SS: This experience has made us think more carefully about how we want an event to be received, and the factors in our control to achieve this. It should never be so tightly controlled as to not allow for a little unpredictability.
CB: Thinking about the broader Greater Manchester region, as young curators, do you feel there are enough opportunities to exhibit in the city?

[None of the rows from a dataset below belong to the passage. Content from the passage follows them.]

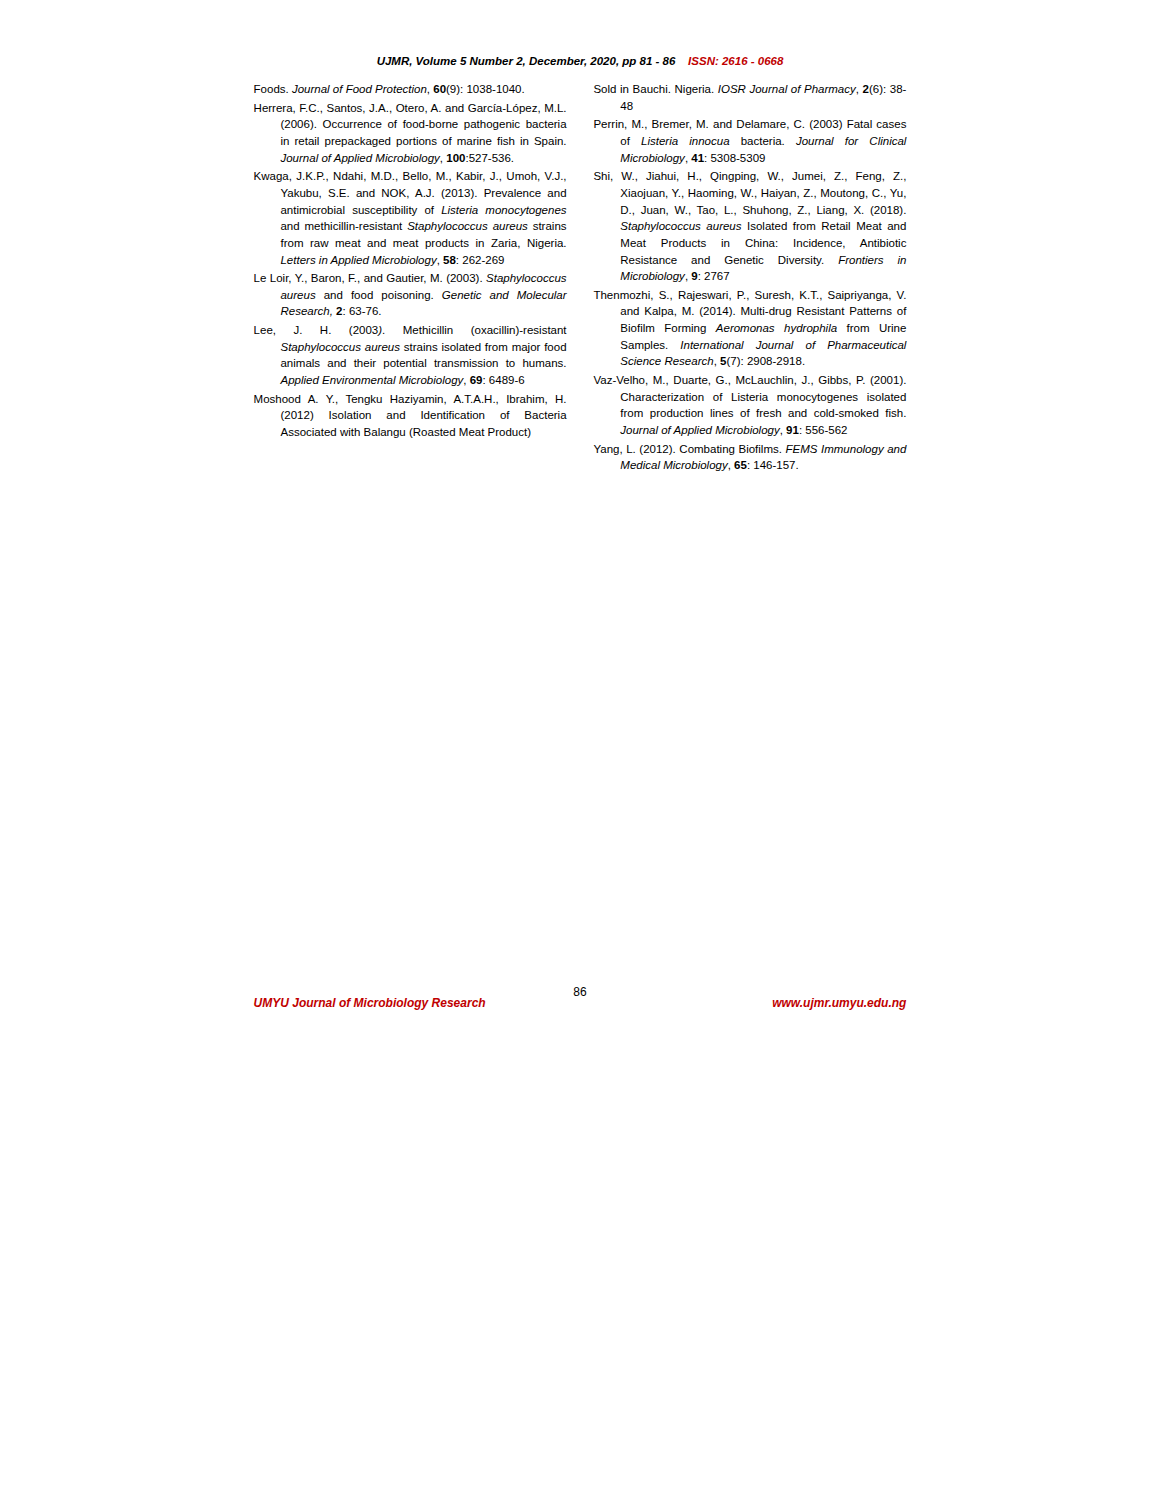UJMR, Volume 5 Number 2, December, 2020, pp 81 - 86 ISSN: 2616 - 0668
Foods. Journal of Food Protection, 60(9): 1038-1040.
Herrera, F.C., Santos, J.A., Otero, A. and García-López, M.L. (2006). Occurrence of food-borne pathogenic bacteria in retail prepackaged portions of marine fish in Spain. Journal of Applied Microbiology, 100:527-536.
Kwaga, J.K.P., Ndahi, M.D., Bello, M., Kabir, J., Umoh, V.J., Yakubu, S.E. and NOK, A.J. (2013). Prevalence and antimicrobial susceptibility of Listeria monocytogenes and methicillin-resistant Staphylococcus aureus strains from raw meat and meat products in Zaria, Nigeria. Letters in Applied Microbiology, 58: 262-269
Le Loir, Y., Baron, F., and Gautier, M. (2003). Staphylococcus aureus and food poisoning. Genetic and Molecular Research, 2: 63-76.
Lee, J. H. (2003). Methicillin (oxacillin)-resistant Staphylococcus aureus strains isolated from major food animals and their potential transmission to humans. Applied Environmental Microbiology, 69: 6489-6
Moshood A. Y., Tengku Haziyamin, A.T.A.H., Ibrahim, H. (2012) Isolation and Identification of Bacteria Associated with Balangu (Roasted Meat Product)
Sold in Bauchi. Nigeria. IOSR Journal of Pharmacy, 2(6): 38-48
Perrin, M., Bremer, M. and Delamare, C. (2003) Fatal cases of Listeria innocua bacteria. Journal for Clinical Microbiology, 41: 5308-5309
Shi, W., Jiahui, H., Qingping, W., Jumei, Z., Feng, Z., Xiaojuan, Y., Haoming, W., Haiyan, Z., Moutong, C., Yu, D., Juan, W., Tao, L., Shuhong, Z., Liang, X. (2018). Staphylococcus aureus Isolated from Retail Meat and Meat Products in China: Incidence, Antibiotic Resistance and Genetic Diversity. Frontiers in Microbiology, 9: 2767
Thenmozhi, S., Rajeswari, P., Suresh, K.T., Saipriyanga, V. and Kalpa, M. (2014). Multi-drug Resistant Patterns of Biofilm Forming Aeromonas hydrophila from Urine Samples. International Journal of Pharmaceutical Science Research, 5(7): 2908-2918.
Vaz-Velho, M., Duarte, G., McLauchlin, J., Gibbs, P. (2001). Characterization of Listeria monocytogenes isolated from production lines of fresh and cold-smoked fish. Journal of Applied Microbiology, 91: 556-562
Yang, L. (2012). Combating Biofilms. FEMS Immunology and Medical Microbiology, 65: 146-157.
UMYU Journal of Microbiology Research
86
www.ujmr.umyu.edu.ng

SS: Not really, no. We expressed similar concerns when curating the first iteration of MADE IT last year; we feel very distanced from many of the art institutions in the area, and don’t feel there is a proper system of support in place to encourage young artists and graduates. It’s a big part of why so many of these individuals struggle to keep that momentum going; they either know what they want but need some support they aren’t getting, or they don’t know what they want, have no-one to turn to and are left with no other options. It’s a problem not exclusive to Greater Manchester of course, cities across the UK are sharing the same issues. Lack of opportunity, adequate funding, system of support and wages for artists lower down the chain means people get left behind, particularly artists from marginalised backgrounds and artists who haven’t even managed to get a foot in the door yet.
Students and graduates have a bit more of a chance to put themselves out there as they have entered a system with the connections and knowledge already available, but at a great financial cost, and once you’re out that door as a graduate all the support you were receiving stops, so even if that system worked for you it’s completely temporary. It isn’t all doom and gloom - we’ve been lucky to receive support from many artist-led groups over our first year of doing this, but even then they more often than not don’t have the time and resources to offer the support I’m sure many of them would like to offer.

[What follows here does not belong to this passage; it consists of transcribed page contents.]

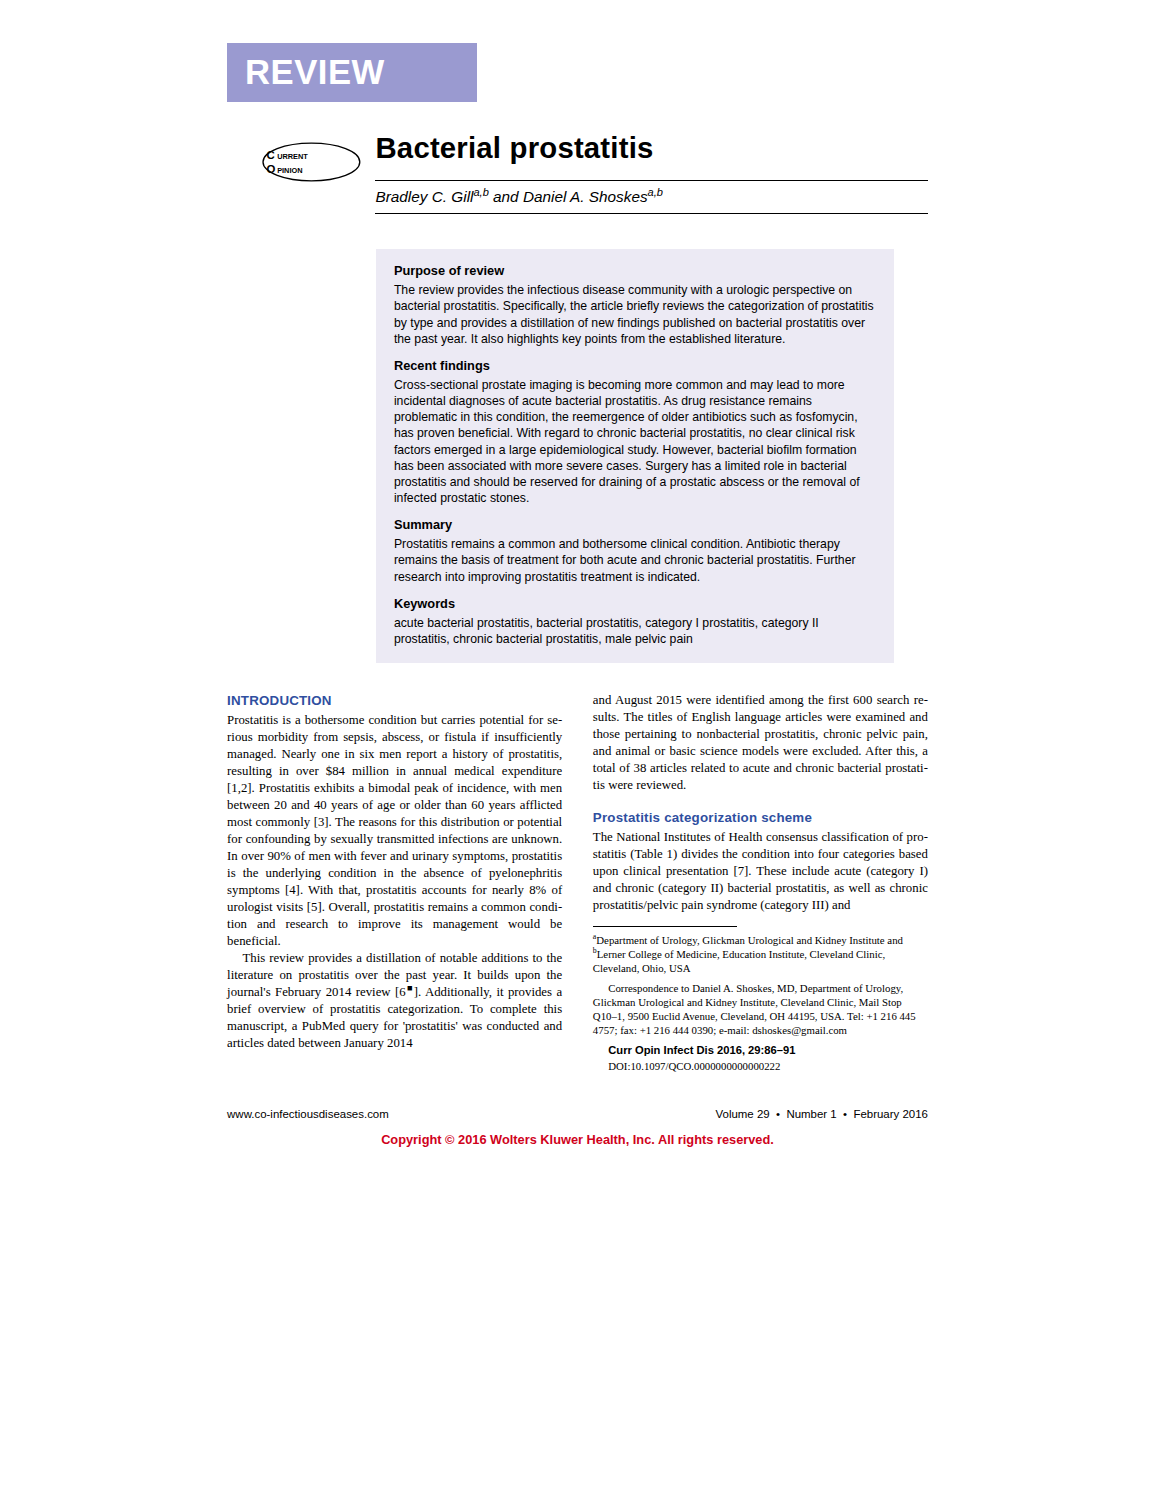REVIEW
C URRENT O PINION
Bacterial prostatitis
Bradley C. Gilla,b and Daniel A. Shoskesa,b
Purpose of review
The review provides the infectious disease community with a urologic perspective on bacterial prostatitis. Specifically, the article briefly reviews the categorization of prostatitis by type and provides a distillation of new findings published on bacterial prostatitis over the past year. It also highlights key points from the established literature.
Recent findings
Cross-sectional prostate imaging is becoming more common and may lead to more incidental diagnoses of acute bacterial prostatitis. As drug resistance remains problematic in this condition, the reemergence of older antibiotics such as fosfomycin, has proven beneficial. With regard to chronic bacterial prostatitis, no clear clinical risk factors emerged in a large epidemiological study. However, bacterial biofilm formation has been associated with more severe cases. Surgery has a limited role in bacterial prostatitis and should be reserved for draining of a prostatic abscess or the removal of infected prostatic stones.
Summary
Prostatitis remains a common and bothersome clinical condition. Antibiotic therapy remains the basis of treatment for both acute and chronic bacterial prostatitis. Further research into improving prostatitis treatment is indicated.
Keywords
acute bacterial prostatitis, bacterial prostatitis, category I prostatitis, category II prostatitis, chronic bacterial prostatitis, male pelvic pain
INTRODUCTION
Prostatitis is a bothersome condition but carries potential for serious morbidity from sepsis, abscess, or fistula if insufficiently managed. Nearly one in six men report a history of prostatitis, resulting in over $84 million in annual medical expenditure [1,2]. Prostatitis exhibits a bimodal peak of incidence, with men between 20 and 40 years of age or older than 60 years afflicted most commonly [3]. The reasons for this distribution or potential for confounding by sexually transmitted infections are unknown. In over 90% of men with fever and urinary symptoms, prostatitis is the underlying condition in the absence of pyelonephritis symptoms [4]. With that, prostatitis accounts for nearly 8% of urologist visits [5]. Overall, prostatitis remains a common condition and research to improve its management would be beneficial.
This review provides a distillation of notable additions to the literature on prostatitis over the past year. It builds upon the journal's February 2014 review [6■]. Additionally, it provides a brief overview of prostatitis categorization. To complete this manuscript, a PubMed query for 'prostatitis' was conducted and articles dated between January 2014
and August 2015 were identified among the first 600 search results. The titles of English language articles were examined and those pertaining to nonbacterial prostatitis, chronic pelvic pain, and animal or basic science models were excluded. After this, a total of 38 articles related to acute and chronic bacterial prostatitis were reviewed.
Prostatitis categorization scheme
The National Institutes of Health consensus classification of prostatitis (Table 1) divides the condition into four categories based upon clinical presentation [7]. These include acute (category I) and chronic (category II) bacterial prostatitis, as well as chronic prostatitis/pelvic pain syndrome (category III) and
aDepartment of Urology, Glickman Urological and Kidney Institute and bLerner College of Medicine, Education Institute, Cleveland Clinic, Cleveland, Ohio, USA
Correspondence to Daniel A. Shoskes, MD, Department of Urology, Glickman Urological and Kidney Institute, Cleveland Clinic, Mail Stop Q10–1, 9500 Euclid Avenue, Cleveland, OH 44195, USA. Tel: +1 216 445 4757; fax: +1 216 444 0390; e-mail: dshoskes@gmail.com
Curr Opin Infect Dis 2016, 29:86–91
DOI:10.1097/QCO.0000000000000222
www.co-infectiousdiseases.com
Volume 29 • Number 1 • February 2016
Copyright © 2016 Wolters Kluwer Health, Inc. All rights reserved.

These concerns alone mainly reference our difficulty exhibiting our own work or facilitating exhibitions of others, but opportunities to curate are fewer still. If we want to curate something it must come from us, there are no other options. While we enjoy the experience of taking the bull by the horns, dictating our own vision and being in charge of our own opportunities (and making the time to do so despite many other responsibilities), it’s hard and extremely time consuming to organise shows with full and part time jobs that keep a roof over your head.
CB: If there is anything you would change about the city, what would it be?

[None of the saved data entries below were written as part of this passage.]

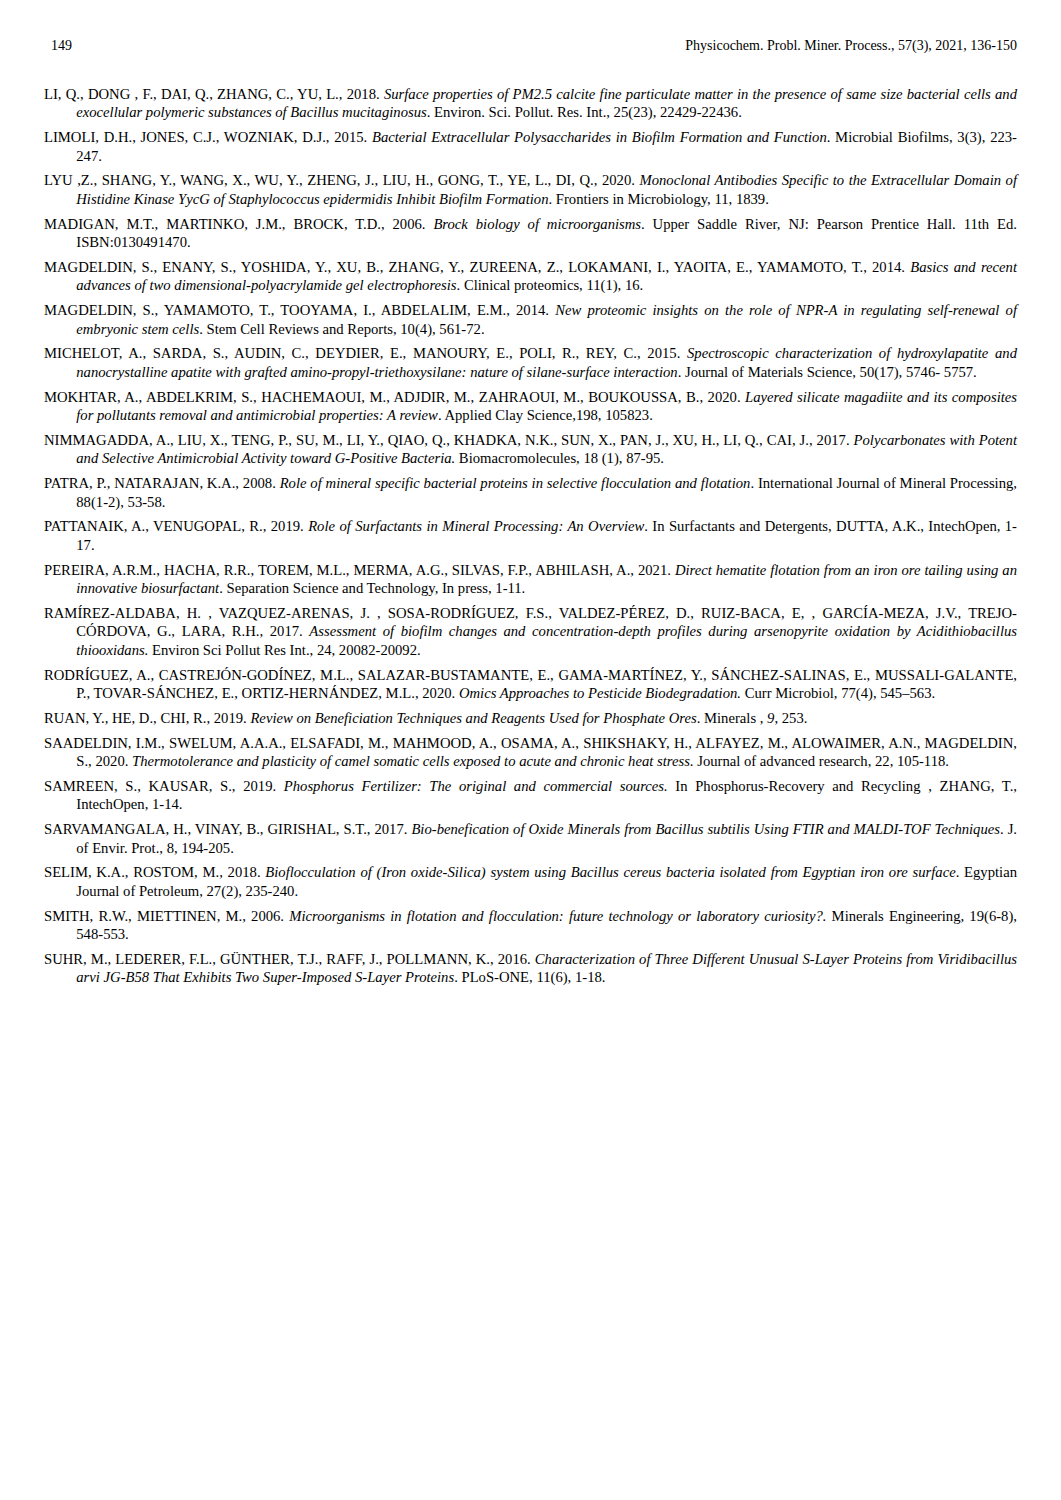149 Physicochem. Probl. Miner. Process., 57(3), 2021, 136-150
LI, Q., DONG , F., DAI, Q., ZHANG, C., YU, L., 2018. Surface properties of PM2.5 calcite fine particulate matter in the presence of same size bacterial cells and exocellular polymeric substances of Bacillus mucitaginosus. Environ. Sci. Pollut. Res. Int., 25(23), 22429-22436.
LIMOLI, D.H., JONES, C.J., WOZNIAK, D.J., 2015. Bacterial Extracellular Polysaccharides in Biofilm Formation and Function. Microbial Biofilms, 3(3), 223-247.
LYU ,Z., SHANG, Y., WANG, X., WU, Y., ZHENG, J., LIU, H., GONG, T., YE, L., DI, Q., 2020. Monoclonal Antibodies Specific to the Extracellular Domain of Histidine Kinase YycG of Staphylococcus epidermidis Inhibit Biofilm Formation. Frontiers in Microbiology, 11, 1839.
MADIGAN, M.T., MARTINKO, J.M., BROCK, T.D., 2006. Brock biology of microorganisms. Upper Saddle River, NJ: Pearson Prentice Hall. 11th Ed. ISBN:0130491470.
MAGDELDIN, S., ENANY, S., YOSHIDA, Y., XU, B., ZHANG, Y., ZUREENA, Z., LOKAMANI, I., YAOITA, E., YAMAMOTO, T., 2014. Basics and recent advances of two dimensional-polyacrylamide gel electrophoresis. Clinical proteomics, 11(1), 16.
MAGDELDIN, S., YAMAMOTO, T., TOOYAMA, I., ABDELALIM, E.M., 2014. New proteomic insights on the role of NPR-A in regulating self-renewal of embryonic stem cells. Stem Cell Reviews and Reports, 10(4), 561-72.
MICHELOT, A., SARDA, S., AUDIN, C., DEYDIER, E., MANOURY, E., POLI, R., REY, C., 2015. Spectroscopic characterization of hydroxylapatite and nanocrystalline apatite with grafted amino-propyl-triethoxysilane: nature of silane-surface interaction. Journal of Materials Science, 50(17), 5746- 5757.
MOKHTAR, A., ABDELKRIM, S., HACHEMAOUI, M., ADJDIR, M., ZAHRAOUI, M., BOUKOUSSA, B., 2020. Layered silicate magadiite and its composites for pollutants removal and antimicrobial properties: A review. Applied Clay Science,198, 105823.
NIMMAGADDA, A., LIU, X., TENG, P., SU, M., LI, Y., QIAO, Q., KHADKA, N.K., SUN, X., PAN, J., XU, H., LI, Q., CAI, J., 2017. Polycarbonates with Potent and Selective Antimicrobial Activity toward G-Positive Bacteria. Biomacromolecules, 18 (1), 87-95.
PATRA, P., NATARAJAN, K.A., 2008. Role of mineral specific bacterial proteins in selective flocculation and flotation. International Journal of Mineral Processing, 88(1-2), 53-58.
PATTANAIK, A., VENUGOPAL, R., 2019. Role of Surfactants in Mineral Processing: An Overview. In Surfactants and Detergents, DUTTA, A.K., IntechOpen, 1-17.
PEREIRA, A.R.M., HACHA, R.R., TOREM, M.L., MERMA, A.G., SILVAS, F.P., ABHILASH, A., 2021. Direct hematite flotation from an iron ore tailing using an innovative biosurfactant. Separation Science and Technology, In press, 1-11.
RAMÍREZ-ALDABA, H. , VAZQUEZ-ARENAS, J. , SOSA-RODRÍGUEZ, F.S., VALDEZ-PÉREZ, D., RUIZ-BACA, E, , GARCÍA-MEZA, J.V., TREJO-CÓRDOVA, G., LARA, R.H., 2017. Assessment of biofilm changes and concentration-depth profiles during arsenopyrite oxidation by Acidithiobacillus thiooxidans. Environ Sci Pollut Res Int., 24, 20082-20092.
RODRÍGUEZ, A., CASTREJÓN-GODÍNEZ, M.L., SALAZAR-BUSTAMANTE, E., GAMA-MARTÍNEZ, Y., SÁNCHEZ-SALINAS, E., MUSSALI-GALANTE, P., TOVAR-SÁNCHEZ, E., ORTIZ-HERNÁNDEZ, M.L., 2020. Omics Approaches to Pesticide Biodegradation. Curr Microbiol, 77(4), 545–563.
RUAN, Y., HE, D., CHI, R., 2019. Review on Beneficiation Techniques and Reagents Used for Phosphate Ores. Minerals , 9, 253.
SAADELDIN, I.M., SWELUM, A.A.A., ELSAFADI, M., MAHMOOD, A., OSAMA, A., SHIKSHAKY, H., ALFAYEZ, M., ALOWAIMER, A.N., MAGDELDIN, S., 2020. Thermotolerance and plasticity of camel somatic cells exposed to acute and chronic heat stress. Journal of advanced research, 22, 105-118.
SAMREEN, S., KAUSAR, S., 2019. Phosphorus Fertilizer: The original and commercial sources. In Phosphorus-Recovery and Recycling , ZHANG, T., IntechOpen, 1-14.
SARVAMANGALA, H., VINAY, B., GIRISHAL, S.T., 2017. Bio-benefication of Oxide Minerals from Bacillus subtilis Using FTIR and MALDI-TOF Techniques. J. of Envir. Prot., 8, 194-205.
SELIM, K.A., ROSTOM, M., 2018. Bioflocculation of (Iron oxide-Silica) system using Bacillus cereus bacteria isolated from Egyptian iron ore surface. Egyptian Journal of Petroleum, 27(2), 235-240.
SMITH, R.W., MIETTINEN, M., 2006. Microorganisms in flotation and flocculation: future technology or laboratory curiosity?. Minerals Engineering, 19(6-8), 548-553.
SUHR, M., LEDERER, F.L., GÜNTHER, T.J., RAFF, J., POLLMANN, K., 2016. Characterization of Three Different Unusual S-Layer Proteins from Viridibacillus arvi JG-B58 That Exhibits Two Super-Imposed S-Layer Proteins. PLoS-ONE, 11(6), 1-18.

SS: This is a tough one, the problems are so vast and for so many reasons it’s hard to know where to start. Knock down the flats and invest more money into culture in the city, and by that we don’t mean keep supporting the same established galleries and organisations that aren’t bothered about the artists on their own doorstep. We don’t need galleries to keep giving us the same old. We don’t want to de-value commercial, historical and traditional art, but if we’re going to change people’s minds about the value of art in general and create a better art world that we all have a chance to succeed in, we need to be promoting living artists of all backgrounds, archiving their work and getting their vision out to the general public. We have to unify against the tired practices that are making succeeding in this industry so difficult; but this would mean organisations who benefit from it would need to give up some of their control. Ultimately we can’t fix these larger problems alone, and that’s why working on projects like these which places significance on the filling the gaps in the city and trying to cultivate a better and more inclusive community is so important to us.